Sometimes the output you get from Aryn DocParse isn’t exactly what you want. You can mitigate this by specifying the output_label_options option which will apply simple heuristics to correct the output. Currently the two heuristics we support are promote_title and orientation_correction.

  1. promote_title which will check if there’s no title on the first page of the document and then intelligently choose one of other elements on the first page to promote to title.
  2. orientation_correction will correct the orientation of rotated pages during the preprocessing step.

Example

Let’s look at the example below:

You’ll notice that the “Aviation Investigation Final Report” is incorrectly detected as a “Caption” here. To fix this when using the aryn-sdk, you can call partition_file with the output_label_options parameter:

output_label_options = {"promote_title": True, "title_candidate_elements":["Section-header", "Caption"], "orientation_correction": False}
partitioned_file = partition_file(
    file,
    aryn_api_key,
    extract_table_structure=True,
    output_label_options=output_label_options
)

This will return the following output:

The heuristic chooses to promote an element on the first page whose type is in the title_candidate_elements list and has the largest font size.

Let’s look at another example where the document has pages that are rotated.

You can set orientation_correction to True to automatically correct the orientation of rotated pages, ensuring accurate information extraction.

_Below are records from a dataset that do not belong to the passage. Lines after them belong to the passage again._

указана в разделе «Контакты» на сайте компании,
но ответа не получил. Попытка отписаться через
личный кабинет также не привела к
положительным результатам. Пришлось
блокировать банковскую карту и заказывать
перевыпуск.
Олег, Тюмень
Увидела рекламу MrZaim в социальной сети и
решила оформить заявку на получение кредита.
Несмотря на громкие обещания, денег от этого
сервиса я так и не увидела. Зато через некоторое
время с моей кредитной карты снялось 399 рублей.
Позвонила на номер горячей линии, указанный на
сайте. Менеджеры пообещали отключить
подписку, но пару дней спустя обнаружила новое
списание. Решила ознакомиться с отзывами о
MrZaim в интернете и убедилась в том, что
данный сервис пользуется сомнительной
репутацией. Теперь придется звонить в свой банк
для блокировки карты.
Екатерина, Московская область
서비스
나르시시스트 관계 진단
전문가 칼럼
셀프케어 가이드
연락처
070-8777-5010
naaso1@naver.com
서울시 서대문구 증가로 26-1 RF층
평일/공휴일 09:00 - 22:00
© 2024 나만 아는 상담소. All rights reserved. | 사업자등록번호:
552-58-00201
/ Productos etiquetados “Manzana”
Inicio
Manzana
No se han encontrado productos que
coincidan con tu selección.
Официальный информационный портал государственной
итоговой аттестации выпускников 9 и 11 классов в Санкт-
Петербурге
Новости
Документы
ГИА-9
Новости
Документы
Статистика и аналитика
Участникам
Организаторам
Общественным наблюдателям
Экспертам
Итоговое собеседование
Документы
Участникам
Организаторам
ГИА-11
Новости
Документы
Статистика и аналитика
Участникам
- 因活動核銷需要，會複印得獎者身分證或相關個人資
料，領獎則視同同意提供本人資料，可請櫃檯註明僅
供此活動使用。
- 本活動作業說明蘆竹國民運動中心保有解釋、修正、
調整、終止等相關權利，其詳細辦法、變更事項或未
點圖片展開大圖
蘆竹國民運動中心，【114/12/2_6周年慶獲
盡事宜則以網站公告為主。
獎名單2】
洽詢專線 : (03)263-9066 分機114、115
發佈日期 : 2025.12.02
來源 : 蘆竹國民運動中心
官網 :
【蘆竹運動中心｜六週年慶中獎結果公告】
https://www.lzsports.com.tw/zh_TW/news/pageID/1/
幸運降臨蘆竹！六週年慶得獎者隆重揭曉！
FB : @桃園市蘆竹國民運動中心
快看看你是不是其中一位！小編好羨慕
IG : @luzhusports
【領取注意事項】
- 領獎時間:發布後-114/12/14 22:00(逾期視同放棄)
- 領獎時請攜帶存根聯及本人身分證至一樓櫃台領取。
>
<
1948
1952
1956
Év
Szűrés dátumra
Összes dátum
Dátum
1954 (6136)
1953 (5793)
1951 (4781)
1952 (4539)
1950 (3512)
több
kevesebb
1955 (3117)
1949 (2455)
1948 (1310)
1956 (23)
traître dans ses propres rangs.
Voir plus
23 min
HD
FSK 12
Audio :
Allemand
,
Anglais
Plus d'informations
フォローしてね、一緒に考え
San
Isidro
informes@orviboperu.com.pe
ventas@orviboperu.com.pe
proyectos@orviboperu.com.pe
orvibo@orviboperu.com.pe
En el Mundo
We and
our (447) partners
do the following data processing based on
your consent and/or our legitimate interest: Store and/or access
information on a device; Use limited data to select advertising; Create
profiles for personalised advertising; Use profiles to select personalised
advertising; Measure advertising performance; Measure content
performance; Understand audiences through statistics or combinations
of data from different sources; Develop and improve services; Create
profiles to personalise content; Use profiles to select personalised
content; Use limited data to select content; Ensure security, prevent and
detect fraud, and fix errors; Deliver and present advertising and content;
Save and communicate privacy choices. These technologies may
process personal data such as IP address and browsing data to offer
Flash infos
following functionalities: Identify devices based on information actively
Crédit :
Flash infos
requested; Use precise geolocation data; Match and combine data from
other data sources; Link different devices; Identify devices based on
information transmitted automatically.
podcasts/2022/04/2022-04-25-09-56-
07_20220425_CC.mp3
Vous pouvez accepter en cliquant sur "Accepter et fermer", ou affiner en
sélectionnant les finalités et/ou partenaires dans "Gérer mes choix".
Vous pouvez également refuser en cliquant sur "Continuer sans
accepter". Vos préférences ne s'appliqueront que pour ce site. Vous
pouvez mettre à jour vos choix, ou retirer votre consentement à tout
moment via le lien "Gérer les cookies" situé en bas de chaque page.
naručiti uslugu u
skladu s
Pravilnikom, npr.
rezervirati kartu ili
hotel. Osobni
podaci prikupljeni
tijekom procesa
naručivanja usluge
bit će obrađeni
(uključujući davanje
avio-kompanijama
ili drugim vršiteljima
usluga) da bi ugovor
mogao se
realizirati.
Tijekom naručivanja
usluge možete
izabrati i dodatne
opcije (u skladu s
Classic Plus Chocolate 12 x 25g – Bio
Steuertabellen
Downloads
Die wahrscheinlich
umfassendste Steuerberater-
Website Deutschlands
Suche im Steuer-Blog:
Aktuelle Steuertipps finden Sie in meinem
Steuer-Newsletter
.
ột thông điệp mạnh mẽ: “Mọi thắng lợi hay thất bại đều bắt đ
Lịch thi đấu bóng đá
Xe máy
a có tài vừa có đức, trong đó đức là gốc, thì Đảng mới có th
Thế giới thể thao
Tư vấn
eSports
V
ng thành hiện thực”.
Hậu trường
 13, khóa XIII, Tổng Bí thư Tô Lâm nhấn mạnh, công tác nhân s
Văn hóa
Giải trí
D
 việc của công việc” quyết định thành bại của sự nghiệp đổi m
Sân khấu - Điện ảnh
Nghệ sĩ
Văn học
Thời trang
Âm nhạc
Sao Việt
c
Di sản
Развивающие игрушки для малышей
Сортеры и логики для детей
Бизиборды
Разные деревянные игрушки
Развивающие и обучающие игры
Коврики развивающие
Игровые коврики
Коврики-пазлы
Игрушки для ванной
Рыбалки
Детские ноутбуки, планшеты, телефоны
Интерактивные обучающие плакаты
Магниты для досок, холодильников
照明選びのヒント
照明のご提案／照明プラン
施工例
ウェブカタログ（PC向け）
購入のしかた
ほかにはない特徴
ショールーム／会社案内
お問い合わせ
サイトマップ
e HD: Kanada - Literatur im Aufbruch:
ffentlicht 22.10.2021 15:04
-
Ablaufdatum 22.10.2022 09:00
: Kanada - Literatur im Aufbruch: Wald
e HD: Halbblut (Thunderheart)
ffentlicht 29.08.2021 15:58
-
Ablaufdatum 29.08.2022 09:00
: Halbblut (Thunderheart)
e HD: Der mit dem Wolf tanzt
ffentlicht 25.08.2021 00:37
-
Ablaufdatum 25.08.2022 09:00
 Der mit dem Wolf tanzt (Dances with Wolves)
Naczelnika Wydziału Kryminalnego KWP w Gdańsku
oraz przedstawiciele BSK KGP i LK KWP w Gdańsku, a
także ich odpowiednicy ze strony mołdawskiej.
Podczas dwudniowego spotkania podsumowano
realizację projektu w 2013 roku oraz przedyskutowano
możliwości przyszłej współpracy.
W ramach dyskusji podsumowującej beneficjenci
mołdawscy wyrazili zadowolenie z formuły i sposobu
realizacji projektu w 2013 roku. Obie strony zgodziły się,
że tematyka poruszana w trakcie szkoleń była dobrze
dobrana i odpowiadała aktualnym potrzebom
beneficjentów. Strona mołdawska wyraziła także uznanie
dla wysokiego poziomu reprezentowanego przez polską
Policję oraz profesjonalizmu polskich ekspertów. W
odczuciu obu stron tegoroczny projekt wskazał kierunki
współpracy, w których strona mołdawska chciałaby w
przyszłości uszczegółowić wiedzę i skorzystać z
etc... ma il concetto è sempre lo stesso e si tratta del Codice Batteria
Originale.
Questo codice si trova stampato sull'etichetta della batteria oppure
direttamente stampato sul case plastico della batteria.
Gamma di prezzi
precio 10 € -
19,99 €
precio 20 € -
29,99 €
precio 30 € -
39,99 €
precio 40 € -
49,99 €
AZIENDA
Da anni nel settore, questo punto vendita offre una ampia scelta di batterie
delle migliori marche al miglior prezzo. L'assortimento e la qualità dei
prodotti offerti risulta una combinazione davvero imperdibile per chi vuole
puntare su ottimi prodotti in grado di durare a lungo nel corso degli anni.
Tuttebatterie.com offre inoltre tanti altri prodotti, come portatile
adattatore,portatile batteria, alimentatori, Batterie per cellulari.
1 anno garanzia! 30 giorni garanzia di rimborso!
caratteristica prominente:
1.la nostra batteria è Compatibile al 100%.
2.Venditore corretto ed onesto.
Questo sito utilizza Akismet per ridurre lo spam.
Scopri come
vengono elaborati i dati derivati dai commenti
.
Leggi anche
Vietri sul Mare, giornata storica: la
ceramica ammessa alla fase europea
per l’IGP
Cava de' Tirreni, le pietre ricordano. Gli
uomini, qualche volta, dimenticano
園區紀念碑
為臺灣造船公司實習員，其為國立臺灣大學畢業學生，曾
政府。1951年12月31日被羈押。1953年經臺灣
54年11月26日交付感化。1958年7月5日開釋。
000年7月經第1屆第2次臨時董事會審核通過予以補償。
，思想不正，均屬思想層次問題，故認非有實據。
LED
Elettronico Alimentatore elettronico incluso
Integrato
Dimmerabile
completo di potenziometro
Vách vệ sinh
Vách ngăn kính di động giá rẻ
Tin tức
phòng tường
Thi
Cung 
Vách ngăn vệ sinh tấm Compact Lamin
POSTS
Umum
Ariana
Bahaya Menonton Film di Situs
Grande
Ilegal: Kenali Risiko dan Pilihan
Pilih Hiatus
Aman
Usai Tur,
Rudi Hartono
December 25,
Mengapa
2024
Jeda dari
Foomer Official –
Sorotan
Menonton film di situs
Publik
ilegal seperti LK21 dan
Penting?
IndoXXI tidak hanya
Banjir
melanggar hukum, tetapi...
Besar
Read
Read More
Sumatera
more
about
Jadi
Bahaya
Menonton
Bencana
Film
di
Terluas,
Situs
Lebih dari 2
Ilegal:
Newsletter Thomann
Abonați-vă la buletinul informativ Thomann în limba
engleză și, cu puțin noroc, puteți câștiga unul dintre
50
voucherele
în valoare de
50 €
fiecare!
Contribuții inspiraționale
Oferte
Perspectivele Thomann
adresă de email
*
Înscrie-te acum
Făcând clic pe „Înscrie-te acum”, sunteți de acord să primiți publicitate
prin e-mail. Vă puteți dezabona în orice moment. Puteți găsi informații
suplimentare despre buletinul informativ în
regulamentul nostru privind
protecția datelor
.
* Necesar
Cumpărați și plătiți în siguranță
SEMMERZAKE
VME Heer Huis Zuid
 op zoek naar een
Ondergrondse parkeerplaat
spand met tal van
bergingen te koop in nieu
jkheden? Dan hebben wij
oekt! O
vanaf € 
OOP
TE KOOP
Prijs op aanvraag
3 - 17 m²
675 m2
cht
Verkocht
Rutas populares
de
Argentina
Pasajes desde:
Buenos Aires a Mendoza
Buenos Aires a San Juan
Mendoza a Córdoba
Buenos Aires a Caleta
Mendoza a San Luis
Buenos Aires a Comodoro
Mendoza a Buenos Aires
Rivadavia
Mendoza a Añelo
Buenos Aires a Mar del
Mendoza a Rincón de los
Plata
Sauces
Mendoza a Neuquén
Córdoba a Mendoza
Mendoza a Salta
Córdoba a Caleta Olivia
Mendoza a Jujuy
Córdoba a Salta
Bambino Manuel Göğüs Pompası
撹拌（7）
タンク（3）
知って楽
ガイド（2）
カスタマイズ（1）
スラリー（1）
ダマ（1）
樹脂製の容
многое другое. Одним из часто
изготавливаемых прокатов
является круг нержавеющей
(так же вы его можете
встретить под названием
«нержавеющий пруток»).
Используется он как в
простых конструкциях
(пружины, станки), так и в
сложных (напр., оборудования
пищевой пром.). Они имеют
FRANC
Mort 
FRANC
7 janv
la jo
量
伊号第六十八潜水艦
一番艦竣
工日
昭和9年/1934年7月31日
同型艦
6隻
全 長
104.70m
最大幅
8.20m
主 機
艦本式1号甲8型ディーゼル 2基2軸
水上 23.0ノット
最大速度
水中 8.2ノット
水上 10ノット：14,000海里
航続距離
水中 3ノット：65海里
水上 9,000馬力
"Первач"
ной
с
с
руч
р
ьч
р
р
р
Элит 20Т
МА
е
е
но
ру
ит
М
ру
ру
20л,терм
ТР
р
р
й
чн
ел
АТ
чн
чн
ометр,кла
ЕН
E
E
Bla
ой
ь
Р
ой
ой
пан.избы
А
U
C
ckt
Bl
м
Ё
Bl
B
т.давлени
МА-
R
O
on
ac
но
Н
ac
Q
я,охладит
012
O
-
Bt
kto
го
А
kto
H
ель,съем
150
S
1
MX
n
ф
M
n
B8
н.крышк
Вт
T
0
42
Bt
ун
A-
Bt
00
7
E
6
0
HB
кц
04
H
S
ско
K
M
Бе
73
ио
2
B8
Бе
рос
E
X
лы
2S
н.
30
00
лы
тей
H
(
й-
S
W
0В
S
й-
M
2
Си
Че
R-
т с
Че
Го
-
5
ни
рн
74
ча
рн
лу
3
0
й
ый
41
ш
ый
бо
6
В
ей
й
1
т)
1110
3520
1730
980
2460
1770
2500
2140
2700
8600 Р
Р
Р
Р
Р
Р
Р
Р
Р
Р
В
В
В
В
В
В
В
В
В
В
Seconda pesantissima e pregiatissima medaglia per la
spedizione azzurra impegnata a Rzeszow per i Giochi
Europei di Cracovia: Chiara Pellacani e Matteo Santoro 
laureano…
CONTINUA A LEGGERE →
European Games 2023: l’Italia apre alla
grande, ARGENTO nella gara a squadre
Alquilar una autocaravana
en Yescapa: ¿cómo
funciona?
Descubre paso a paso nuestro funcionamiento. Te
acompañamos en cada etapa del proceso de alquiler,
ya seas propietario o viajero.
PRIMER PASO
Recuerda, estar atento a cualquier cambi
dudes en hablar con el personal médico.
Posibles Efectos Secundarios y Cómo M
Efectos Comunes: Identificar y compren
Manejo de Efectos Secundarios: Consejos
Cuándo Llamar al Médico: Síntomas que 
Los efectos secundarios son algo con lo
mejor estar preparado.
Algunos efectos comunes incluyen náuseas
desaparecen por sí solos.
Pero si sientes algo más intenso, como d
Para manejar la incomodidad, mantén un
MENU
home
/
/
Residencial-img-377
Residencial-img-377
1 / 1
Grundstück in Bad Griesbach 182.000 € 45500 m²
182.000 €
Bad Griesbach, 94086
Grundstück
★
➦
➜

output_label_options = {"orientation_correction": True}
partitioned_file = partition_file(
    file,
    aryn_api_key,
    extract_table_structure=True,
    output_label_options=output_label_options
)

This will return the following output:

Specify Output Label Options using curl

This is how you can use curl to specify these options:

curl -v -v -s -N "https://api.aryn.cloud/v1/document/partition"
-H "Authorization: Bearer $ARYN_API_KEY" 
-F "file=@path/to/your/file"
-F 'options={"output_label_options": {"promote_title": true, "title_candidate_elements":["Section-header", "Caption"], "orientation_correction": true}}'

Specify Output Label Options through Sycamore

This is how you can specify these options through sycamore:

partitioner = ArynPartitioner(
        ...
        output_label_options = {"promote_title": True, "title_candidate_elements":["Section-header", "Caption"], "orientation_correction": True})